START Task inputs

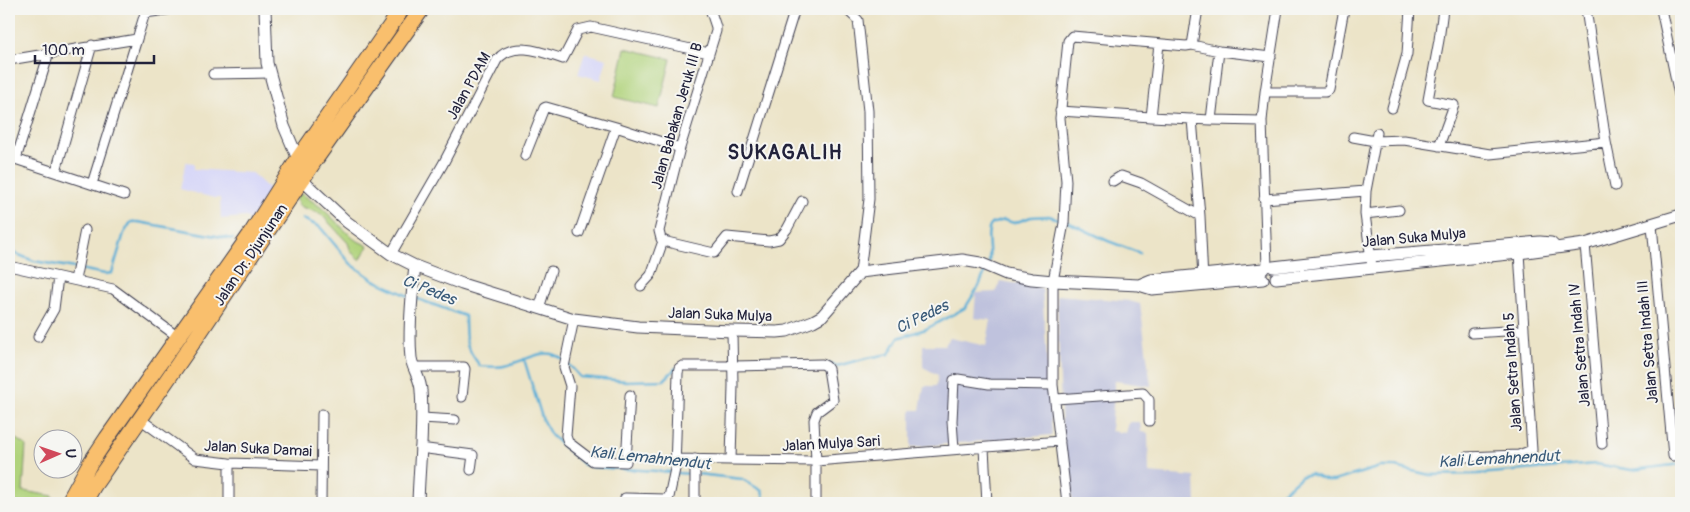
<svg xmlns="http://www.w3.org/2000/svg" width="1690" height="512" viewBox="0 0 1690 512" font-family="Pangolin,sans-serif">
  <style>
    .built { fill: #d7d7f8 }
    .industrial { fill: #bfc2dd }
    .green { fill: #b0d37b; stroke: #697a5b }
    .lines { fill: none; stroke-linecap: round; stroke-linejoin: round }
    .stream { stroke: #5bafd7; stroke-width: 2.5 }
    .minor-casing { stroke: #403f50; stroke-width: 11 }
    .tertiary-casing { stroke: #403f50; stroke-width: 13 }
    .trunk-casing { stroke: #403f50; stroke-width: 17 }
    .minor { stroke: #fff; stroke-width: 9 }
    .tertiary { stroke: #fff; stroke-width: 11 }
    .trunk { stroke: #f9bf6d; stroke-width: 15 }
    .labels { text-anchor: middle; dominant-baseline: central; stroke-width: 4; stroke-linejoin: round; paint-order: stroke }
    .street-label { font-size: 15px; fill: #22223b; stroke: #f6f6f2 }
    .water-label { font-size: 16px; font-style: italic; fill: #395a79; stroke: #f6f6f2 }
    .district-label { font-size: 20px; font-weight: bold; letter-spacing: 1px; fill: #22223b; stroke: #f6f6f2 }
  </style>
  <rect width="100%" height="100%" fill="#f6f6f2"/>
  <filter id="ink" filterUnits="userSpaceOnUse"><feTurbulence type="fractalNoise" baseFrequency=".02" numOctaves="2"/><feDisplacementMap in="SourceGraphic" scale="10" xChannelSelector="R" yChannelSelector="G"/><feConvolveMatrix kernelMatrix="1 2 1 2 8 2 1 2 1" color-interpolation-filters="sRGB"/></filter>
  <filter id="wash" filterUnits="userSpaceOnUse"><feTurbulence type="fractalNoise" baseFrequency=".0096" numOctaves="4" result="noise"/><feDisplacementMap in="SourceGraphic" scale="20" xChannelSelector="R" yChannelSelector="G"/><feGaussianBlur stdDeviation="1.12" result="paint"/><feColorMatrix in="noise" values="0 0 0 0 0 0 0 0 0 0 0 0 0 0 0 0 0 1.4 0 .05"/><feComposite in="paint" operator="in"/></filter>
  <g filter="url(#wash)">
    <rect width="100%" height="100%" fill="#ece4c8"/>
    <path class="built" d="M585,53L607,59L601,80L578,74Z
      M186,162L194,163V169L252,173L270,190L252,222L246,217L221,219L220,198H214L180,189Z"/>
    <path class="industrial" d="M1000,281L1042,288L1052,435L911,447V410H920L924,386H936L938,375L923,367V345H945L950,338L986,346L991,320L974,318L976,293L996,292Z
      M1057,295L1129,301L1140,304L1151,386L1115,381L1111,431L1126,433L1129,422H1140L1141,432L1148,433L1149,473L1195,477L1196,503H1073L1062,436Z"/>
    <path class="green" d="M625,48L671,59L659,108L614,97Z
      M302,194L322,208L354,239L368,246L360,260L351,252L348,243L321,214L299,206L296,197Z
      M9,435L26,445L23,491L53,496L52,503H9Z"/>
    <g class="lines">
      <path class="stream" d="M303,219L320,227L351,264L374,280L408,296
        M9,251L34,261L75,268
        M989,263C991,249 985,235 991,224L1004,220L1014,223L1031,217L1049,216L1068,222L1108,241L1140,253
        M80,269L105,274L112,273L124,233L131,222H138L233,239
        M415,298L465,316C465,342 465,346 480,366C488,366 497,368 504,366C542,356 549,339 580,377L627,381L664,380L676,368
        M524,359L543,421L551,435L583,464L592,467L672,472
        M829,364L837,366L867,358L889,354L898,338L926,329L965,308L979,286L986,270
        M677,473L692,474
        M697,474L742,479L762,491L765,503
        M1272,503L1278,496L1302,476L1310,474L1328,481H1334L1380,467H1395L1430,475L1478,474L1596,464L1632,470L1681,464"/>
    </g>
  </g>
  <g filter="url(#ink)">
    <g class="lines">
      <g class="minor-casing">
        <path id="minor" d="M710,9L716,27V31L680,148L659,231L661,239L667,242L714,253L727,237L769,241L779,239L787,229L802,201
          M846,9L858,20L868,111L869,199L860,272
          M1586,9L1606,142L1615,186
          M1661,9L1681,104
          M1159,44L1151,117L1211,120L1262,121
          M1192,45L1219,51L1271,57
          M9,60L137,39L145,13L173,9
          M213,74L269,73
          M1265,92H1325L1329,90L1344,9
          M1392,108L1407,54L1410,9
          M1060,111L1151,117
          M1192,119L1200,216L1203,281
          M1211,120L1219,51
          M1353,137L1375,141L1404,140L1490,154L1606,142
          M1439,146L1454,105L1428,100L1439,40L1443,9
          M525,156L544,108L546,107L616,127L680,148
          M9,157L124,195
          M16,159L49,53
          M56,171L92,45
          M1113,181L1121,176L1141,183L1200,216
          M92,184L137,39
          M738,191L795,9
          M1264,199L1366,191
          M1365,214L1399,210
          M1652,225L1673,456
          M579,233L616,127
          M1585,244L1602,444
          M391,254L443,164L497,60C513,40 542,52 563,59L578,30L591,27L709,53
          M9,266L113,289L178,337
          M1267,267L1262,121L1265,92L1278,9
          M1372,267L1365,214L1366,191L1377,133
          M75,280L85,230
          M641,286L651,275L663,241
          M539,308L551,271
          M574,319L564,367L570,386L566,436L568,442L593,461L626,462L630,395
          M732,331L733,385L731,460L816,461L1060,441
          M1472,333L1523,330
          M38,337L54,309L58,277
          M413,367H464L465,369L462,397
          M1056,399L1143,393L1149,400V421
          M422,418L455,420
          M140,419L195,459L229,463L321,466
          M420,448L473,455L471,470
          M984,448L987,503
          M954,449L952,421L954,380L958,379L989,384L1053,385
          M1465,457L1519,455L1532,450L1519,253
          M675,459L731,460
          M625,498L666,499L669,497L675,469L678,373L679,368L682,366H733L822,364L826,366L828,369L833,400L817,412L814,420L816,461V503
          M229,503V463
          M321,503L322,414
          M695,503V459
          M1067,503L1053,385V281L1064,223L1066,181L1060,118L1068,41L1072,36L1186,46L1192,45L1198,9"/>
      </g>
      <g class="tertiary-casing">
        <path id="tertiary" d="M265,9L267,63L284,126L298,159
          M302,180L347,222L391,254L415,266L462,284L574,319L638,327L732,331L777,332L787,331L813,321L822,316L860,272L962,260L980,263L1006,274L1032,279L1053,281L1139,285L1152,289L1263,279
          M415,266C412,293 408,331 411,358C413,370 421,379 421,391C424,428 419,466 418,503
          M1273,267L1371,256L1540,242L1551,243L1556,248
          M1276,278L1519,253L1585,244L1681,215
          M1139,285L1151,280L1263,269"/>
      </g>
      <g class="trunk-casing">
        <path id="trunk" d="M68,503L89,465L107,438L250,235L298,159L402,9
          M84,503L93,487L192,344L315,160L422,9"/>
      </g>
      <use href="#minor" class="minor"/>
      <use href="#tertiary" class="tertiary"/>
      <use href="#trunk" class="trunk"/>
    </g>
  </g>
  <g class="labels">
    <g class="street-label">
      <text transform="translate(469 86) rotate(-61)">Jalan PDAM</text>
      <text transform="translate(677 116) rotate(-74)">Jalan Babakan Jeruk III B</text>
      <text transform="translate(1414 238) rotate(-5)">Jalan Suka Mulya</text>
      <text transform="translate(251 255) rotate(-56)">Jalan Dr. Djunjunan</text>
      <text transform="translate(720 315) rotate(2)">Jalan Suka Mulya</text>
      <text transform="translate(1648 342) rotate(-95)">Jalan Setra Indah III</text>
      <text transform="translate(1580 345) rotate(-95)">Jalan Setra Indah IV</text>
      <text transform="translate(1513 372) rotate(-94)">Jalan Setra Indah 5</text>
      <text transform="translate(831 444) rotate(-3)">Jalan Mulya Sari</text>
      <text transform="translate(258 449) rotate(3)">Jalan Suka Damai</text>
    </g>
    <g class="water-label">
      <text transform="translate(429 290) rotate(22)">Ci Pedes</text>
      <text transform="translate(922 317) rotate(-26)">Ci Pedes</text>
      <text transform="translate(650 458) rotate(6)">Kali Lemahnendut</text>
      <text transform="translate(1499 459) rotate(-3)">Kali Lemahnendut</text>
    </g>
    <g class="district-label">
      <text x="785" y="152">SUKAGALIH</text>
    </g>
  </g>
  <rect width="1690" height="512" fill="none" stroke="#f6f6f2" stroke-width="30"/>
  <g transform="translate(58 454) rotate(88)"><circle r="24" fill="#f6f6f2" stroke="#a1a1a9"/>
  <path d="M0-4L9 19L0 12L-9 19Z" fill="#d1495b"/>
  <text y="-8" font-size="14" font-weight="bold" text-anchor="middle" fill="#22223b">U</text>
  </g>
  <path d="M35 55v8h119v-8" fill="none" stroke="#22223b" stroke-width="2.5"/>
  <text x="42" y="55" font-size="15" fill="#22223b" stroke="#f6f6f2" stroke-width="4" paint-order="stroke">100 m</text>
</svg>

END Task inputs

■ **To do**
Only lines that include "wash" are counted here. Give their number for the records above and add nothing.

■ **Response box**
2